CURRENT TITLE: Research Assistant
AREA OF EXPERTISE: Tectonics and sedimentology, thermochronology, geochemistry
YEARS OF EXPERIENCE: 3.5 (3 in industry, the rest in academia)
What’s your job like?
I’m studying landscape evolution in the Himalayas of North East India using Fission Track Thermochronology. This involves a lot of time spent looking through a microscope and counting little damage trails left behind when radioactive elements in crystals decay. Whether or not the tracks are preserved (and can be counted) depends on the thermal history of the crystal, which in turn tells us how the rock from which the crystal was extracted moved through various depths in the crust.
What’s a typical day like?
My agenda on a typical day depends very much on what phase of the project I’m in. So far, my days have involved things as diverse as planning fieldwork, preparing samples for Fission Track counting, reading textbooks to understand the basics, scanning literature, using software to model my data, and so on. I’ve recently started exploring a project in volcanology so I’m back to reading for a while, though I will shortly start working on an SEM-EDS instrument to understand how it works, how to run it, and how to prepare samples for analysis.
Learning about all the fascinating geology that’s out there. There’s nothing quite like being part of an enthusiastic group of people excited about geology!

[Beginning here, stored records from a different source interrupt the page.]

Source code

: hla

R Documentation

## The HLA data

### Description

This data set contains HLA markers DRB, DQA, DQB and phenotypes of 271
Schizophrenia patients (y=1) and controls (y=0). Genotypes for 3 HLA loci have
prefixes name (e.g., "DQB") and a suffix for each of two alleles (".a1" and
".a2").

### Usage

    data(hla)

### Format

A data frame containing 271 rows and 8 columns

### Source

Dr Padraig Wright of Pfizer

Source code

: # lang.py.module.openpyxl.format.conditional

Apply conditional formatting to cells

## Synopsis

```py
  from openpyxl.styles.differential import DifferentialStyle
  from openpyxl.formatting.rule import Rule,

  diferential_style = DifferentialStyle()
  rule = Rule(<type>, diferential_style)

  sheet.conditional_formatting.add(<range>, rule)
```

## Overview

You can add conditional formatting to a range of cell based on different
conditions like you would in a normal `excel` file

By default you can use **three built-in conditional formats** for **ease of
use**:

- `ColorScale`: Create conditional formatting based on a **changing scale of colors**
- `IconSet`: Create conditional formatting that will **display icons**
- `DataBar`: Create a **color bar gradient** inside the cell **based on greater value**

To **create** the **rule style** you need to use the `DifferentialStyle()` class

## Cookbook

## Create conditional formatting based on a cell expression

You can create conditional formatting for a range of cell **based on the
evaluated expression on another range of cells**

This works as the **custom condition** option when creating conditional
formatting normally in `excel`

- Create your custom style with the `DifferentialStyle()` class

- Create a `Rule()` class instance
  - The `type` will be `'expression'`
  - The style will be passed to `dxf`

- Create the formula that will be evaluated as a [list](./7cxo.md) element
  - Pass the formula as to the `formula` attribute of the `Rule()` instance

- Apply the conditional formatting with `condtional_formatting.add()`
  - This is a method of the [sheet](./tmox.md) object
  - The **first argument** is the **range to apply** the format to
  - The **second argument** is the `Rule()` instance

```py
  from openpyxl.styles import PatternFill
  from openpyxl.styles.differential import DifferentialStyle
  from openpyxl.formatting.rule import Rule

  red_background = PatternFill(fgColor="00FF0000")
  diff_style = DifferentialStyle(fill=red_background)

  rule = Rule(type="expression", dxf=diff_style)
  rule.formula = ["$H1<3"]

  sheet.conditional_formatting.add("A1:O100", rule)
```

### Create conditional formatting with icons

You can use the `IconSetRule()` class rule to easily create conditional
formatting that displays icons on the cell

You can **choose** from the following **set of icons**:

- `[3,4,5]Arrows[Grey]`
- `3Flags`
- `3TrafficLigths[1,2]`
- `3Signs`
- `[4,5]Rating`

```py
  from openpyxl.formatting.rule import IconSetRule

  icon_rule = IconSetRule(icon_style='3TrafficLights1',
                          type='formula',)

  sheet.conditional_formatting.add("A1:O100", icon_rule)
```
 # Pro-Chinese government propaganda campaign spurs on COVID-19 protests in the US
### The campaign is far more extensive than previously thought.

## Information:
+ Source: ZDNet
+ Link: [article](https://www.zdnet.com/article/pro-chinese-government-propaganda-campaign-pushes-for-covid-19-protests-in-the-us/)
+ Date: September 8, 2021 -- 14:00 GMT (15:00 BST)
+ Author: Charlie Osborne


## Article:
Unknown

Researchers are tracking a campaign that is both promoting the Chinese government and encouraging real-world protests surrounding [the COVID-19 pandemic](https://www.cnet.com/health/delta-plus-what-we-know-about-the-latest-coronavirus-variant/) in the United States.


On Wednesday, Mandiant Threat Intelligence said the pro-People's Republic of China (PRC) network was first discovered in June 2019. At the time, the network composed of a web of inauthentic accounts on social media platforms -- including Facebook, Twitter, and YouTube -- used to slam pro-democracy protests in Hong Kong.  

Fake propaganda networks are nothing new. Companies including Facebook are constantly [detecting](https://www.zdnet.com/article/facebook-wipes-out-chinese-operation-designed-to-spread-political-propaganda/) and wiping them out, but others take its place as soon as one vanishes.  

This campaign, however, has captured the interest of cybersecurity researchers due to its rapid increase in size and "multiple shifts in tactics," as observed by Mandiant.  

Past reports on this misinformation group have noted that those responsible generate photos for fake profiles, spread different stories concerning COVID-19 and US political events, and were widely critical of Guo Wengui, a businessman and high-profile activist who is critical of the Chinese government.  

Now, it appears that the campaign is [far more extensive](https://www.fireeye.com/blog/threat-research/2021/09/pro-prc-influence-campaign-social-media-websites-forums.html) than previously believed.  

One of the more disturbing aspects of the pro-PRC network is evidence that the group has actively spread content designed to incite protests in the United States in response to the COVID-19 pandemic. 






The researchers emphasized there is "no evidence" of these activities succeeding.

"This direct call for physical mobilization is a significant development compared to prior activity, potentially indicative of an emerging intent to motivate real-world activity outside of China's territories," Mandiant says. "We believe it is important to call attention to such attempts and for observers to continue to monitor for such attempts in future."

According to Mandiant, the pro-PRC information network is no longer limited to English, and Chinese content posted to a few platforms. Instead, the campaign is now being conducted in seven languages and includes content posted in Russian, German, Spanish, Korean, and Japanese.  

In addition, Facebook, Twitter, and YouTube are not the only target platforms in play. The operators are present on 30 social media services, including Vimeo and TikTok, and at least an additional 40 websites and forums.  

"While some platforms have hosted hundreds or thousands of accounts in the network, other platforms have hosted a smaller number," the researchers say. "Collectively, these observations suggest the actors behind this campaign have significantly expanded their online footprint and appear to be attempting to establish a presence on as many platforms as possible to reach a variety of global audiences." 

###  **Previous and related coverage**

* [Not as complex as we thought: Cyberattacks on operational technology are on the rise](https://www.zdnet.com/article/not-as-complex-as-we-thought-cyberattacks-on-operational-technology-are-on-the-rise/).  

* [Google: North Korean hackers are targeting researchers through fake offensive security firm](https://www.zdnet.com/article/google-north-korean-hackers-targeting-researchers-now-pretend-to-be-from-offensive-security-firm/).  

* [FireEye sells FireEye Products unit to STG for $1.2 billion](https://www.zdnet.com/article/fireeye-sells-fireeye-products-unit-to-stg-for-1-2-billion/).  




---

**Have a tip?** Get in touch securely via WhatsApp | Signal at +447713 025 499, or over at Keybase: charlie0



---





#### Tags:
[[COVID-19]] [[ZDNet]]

Keeping up with all the literature while learning how to use new instruments while preparing samples while writing everything up and…you get the idea . There is a lot to do and only so much time in a day. Of course, this is all part of the training if you want to become an academic or even enter industry, and it will serve you well if you learn how to manage your time and priorities.
What’s your advice to students?
Explore: Get out there and explore as many geological disciplines as you can. Spend time in the field if you can to learn what different kinds of geologists do. Get into industry for an internship, or maybe get into it for a couple of years after you graduate (that’s what I did) to see what it’s like. Do summer research, or spend a few evenings a week working with your professors on a research project. More important than loading up your curriculum vitae, this will help you figure out what you want to do with your career.
Get Quantitative: If your college allows it, take as many courses in math and physics as you can, and find ways to apply what you learn in these subjects to geology. As a challenge, try to learn one programming language or mathematics/statistics software per year of your programme.
Learn How to Tell a Good Story: Learn how to describe your subject and capture people’s interest. Sketch 3D geology at every opportunity. Master technical writing. Learn how to use a good graphics package. Whether you go into industry, academia, or leave geology altogether, being able to communicate effectively is a skill that will take you places.